Wednesday, December 19, 2012

Not in pill form


Life could be so easy. Successful brand managers (or higher) could call and request my services. Beautiful (and talented) women could call to inquire about my dinner plans. My brothers construction company could show up with a crew (or two) carrying enough lumber to repair my pitiful excuse for a home. 

Yes, life could be so easy. 

'Cept it ain't.

Depending on your religious or philosophical bent, it is mostly labeled as somewhere between suffering and hardship. No one ever said it was fair. No one likened it to easy. We (most of us) were never promised rose gardens. 

Life is hard. Life is suffering. 

Now that we have THAT out of the way, we can begin. Because as soon as, the very moment, that we accept this fact, it is no longer suffering and it is no longer hard. Kind of a metaphysical catch-ah-22. Additionally,

IT IS WHAT WE DO. We live. We endure. We work. We learn to suffer in silence and push past pain. We sustain, grow, love, assist, contribute and find all types of ways to lighten the load and laugh in the face of torment and torture. WE DO NOT GIVE UP.

Ever. Under any circumstance. And no matter what. 

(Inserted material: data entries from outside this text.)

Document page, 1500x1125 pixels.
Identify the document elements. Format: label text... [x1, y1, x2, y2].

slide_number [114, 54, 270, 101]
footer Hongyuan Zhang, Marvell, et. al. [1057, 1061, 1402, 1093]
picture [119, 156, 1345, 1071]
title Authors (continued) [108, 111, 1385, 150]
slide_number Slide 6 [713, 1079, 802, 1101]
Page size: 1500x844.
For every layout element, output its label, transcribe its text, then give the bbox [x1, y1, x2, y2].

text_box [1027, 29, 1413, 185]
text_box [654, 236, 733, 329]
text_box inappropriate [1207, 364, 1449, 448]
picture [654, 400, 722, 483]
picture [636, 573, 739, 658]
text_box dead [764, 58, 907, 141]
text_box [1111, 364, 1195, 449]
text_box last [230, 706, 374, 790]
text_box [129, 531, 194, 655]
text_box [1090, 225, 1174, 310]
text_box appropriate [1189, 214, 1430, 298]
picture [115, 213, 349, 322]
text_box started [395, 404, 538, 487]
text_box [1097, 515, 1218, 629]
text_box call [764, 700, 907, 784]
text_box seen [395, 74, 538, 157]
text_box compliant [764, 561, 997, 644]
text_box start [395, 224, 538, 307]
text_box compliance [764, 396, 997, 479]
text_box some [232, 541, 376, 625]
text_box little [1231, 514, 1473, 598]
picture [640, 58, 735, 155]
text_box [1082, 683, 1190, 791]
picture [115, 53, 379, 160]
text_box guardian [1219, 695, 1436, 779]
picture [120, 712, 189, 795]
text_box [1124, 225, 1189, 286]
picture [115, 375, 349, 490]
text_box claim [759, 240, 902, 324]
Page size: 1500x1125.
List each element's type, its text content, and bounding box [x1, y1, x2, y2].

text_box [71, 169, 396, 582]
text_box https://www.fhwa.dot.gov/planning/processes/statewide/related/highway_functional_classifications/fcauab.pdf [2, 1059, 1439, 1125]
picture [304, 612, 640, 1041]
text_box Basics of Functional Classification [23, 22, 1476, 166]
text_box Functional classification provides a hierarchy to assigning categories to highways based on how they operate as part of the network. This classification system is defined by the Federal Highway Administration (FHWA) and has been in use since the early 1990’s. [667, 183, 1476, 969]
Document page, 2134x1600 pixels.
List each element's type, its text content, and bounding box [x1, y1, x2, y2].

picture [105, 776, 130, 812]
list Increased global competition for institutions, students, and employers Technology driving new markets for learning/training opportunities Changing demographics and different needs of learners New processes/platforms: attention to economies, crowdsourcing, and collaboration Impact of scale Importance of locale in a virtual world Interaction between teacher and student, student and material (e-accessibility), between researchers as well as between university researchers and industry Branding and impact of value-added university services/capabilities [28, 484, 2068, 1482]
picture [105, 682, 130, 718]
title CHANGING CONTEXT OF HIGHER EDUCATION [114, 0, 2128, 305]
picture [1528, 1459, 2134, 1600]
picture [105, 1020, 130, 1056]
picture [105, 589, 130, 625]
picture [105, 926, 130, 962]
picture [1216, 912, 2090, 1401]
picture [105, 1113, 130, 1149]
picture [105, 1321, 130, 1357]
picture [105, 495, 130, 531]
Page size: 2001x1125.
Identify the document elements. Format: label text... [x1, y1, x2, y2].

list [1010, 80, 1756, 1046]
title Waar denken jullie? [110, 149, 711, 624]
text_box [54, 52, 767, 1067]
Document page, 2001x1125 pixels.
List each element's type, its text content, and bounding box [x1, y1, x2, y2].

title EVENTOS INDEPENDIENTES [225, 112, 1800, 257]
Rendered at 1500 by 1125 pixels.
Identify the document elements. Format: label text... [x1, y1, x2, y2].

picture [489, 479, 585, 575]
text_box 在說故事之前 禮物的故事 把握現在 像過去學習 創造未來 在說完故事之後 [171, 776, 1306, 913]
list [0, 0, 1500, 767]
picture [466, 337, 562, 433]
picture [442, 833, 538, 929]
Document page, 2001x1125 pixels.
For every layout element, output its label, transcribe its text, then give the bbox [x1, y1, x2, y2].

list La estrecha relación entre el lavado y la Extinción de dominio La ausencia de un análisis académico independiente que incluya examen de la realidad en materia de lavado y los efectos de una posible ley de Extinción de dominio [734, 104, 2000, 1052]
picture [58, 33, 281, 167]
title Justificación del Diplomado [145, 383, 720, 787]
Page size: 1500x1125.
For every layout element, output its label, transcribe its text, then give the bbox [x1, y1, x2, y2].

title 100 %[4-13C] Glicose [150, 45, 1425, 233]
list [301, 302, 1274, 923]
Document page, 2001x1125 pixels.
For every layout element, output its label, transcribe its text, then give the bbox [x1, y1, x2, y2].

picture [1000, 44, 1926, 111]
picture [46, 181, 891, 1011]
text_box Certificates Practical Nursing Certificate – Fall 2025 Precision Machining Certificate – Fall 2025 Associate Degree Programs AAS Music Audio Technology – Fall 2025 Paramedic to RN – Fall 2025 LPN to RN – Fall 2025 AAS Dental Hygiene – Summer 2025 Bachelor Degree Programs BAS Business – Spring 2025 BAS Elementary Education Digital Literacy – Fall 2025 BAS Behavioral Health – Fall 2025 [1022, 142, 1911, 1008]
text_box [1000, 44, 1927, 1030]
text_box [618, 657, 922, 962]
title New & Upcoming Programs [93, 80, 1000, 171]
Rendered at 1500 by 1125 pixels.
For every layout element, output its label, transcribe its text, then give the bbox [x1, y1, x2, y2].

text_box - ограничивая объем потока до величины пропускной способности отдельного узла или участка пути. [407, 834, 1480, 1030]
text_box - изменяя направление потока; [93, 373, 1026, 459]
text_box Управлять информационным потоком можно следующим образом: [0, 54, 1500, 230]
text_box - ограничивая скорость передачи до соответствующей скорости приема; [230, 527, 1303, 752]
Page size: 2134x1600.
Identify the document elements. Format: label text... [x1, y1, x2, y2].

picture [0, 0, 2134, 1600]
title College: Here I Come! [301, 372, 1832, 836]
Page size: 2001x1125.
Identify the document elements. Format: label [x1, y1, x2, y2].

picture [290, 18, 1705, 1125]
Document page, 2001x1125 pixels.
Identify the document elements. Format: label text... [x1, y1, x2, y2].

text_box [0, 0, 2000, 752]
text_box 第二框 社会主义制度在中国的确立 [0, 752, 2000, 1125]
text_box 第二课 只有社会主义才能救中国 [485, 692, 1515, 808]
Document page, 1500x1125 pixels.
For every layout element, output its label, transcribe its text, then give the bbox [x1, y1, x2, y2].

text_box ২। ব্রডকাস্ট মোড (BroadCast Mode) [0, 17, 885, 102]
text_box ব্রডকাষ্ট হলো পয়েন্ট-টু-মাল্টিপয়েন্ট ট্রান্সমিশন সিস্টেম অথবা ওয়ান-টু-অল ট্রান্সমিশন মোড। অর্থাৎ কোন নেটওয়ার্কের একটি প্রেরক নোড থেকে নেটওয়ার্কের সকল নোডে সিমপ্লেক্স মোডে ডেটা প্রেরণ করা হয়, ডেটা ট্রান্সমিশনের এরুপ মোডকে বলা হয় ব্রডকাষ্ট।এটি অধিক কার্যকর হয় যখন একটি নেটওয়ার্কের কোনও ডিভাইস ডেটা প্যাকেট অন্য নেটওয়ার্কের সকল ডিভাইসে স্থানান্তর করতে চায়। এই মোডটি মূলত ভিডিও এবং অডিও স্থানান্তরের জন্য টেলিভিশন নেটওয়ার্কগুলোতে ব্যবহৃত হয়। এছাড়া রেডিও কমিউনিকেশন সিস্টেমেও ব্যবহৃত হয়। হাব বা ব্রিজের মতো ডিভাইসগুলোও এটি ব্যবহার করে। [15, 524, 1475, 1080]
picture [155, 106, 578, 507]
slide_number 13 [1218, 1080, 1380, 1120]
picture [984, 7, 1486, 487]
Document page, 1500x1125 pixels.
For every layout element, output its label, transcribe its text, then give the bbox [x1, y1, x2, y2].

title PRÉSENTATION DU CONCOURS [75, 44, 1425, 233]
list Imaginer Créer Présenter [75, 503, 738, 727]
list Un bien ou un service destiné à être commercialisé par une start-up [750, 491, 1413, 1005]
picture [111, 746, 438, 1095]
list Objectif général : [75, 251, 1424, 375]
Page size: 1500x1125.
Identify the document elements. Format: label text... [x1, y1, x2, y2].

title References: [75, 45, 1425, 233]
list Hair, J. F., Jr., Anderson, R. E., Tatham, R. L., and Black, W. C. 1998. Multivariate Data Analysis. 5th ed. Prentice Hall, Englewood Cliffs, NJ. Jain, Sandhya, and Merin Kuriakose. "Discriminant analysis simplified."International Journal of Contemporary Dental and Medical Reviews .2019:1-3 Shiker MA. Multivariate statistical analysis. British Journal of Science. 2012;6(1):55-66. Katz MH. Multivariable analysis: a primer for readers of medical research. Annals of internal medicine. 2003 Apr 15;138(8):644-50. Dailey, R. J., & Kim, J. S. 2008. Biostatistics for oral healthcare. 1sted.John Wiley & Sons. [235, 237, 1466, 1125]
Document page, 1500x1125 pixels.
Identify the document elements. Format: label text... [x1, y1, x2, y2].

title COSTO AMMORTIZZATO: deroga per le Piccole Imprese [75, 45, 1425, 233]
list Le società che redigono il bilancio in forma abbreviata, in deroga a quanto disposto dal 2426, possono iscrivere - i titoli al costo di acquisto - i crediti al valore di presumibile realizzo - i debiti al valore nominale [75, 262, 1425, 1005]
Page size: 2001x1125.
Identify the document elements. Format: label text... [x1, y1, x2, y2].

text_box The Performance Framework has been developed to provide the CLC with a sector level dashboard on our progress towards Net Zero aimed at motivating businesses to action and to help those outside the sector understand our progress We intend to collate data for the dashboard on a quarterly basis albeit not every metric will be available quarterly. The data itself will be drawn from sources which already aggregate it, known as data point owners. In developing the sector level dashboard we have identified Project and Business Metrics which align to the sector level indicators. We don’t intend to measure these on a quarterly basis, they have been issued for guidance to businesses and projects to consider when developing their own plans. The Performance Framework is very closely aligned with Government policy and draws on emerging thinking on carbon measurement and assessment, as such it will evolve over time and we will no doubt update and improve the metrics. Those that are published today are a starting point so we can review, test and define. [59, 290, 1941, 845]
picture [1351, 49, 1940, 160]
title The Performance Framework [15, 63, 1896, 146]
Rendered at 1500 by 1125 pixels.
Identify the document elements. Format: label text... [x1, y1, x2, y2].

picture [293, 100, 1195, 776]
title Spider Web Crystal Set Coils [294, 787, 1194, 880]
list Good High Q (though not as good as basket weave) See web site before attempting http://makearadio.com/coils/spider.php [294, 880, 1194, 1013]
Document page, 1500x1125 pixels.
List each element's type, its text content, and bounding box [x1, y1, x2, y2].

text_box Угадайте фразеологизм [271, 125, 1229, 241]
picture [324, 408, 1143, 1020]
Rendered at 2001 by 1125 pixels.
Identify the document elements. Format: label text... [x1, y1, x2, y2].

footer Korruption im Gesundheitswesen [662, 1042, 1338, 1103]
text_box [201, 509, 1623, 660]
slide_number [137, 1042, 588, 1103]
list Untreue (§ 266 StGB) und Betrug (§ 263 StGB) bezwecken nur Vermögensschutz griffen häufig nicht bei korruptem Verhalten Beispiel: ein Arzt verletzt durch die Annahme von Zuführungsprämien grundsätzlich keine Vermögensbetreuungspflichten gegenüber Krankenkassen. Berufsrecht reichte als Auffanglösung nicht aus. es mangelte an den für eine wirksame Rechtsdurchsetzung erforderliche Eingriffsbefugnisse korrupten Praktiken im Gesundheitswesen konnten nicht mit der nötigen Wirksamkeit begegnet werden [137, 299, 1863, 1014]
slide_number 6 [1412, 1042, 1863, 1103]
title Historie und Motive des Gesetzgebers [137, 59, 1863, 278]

And that is why, dear friends, we work so hard at suffering. We even practice it. The more we do it, experience the nuance and the propinquity, the longer we can stand the relentless assault on our senses by a world seemingly gone berserk, the better our chances of survival. As individuals and as a group. 

And that is the goal, right? To stick around long enough to see grand kids get married, to pay off the mortgage, to break par, to retire to the lakefront house, to write our memoirs, or to race Kona. 

So we practice the art of the suffer. We make it hard. We do things that only a very small percentage of the populace are willing to do. And we do it often. I will walk WAY out on a limb and suggest that the results of this strange behavior is the single most important element in endurance. Another name for endurance?

Longevity. One's ability to endure. To outlast. The last man (or woman) standing. Me & YOU. 

I think there is value in that. I also feel that it needs to be matched with some definition of quality to be truly noble. We talked this morning about the two types of people who participate in Ironman: Those that race it and those that just want to finish. I want to race. That adds the last 10% to the 90% equation. There has to be meaning. There has to be challenge. I have got to earn it. I have got to understand at the cellular level what pain, suffering and hardship is. What it feels like. How it tastes. 

Life would be so easy it it came in a pill.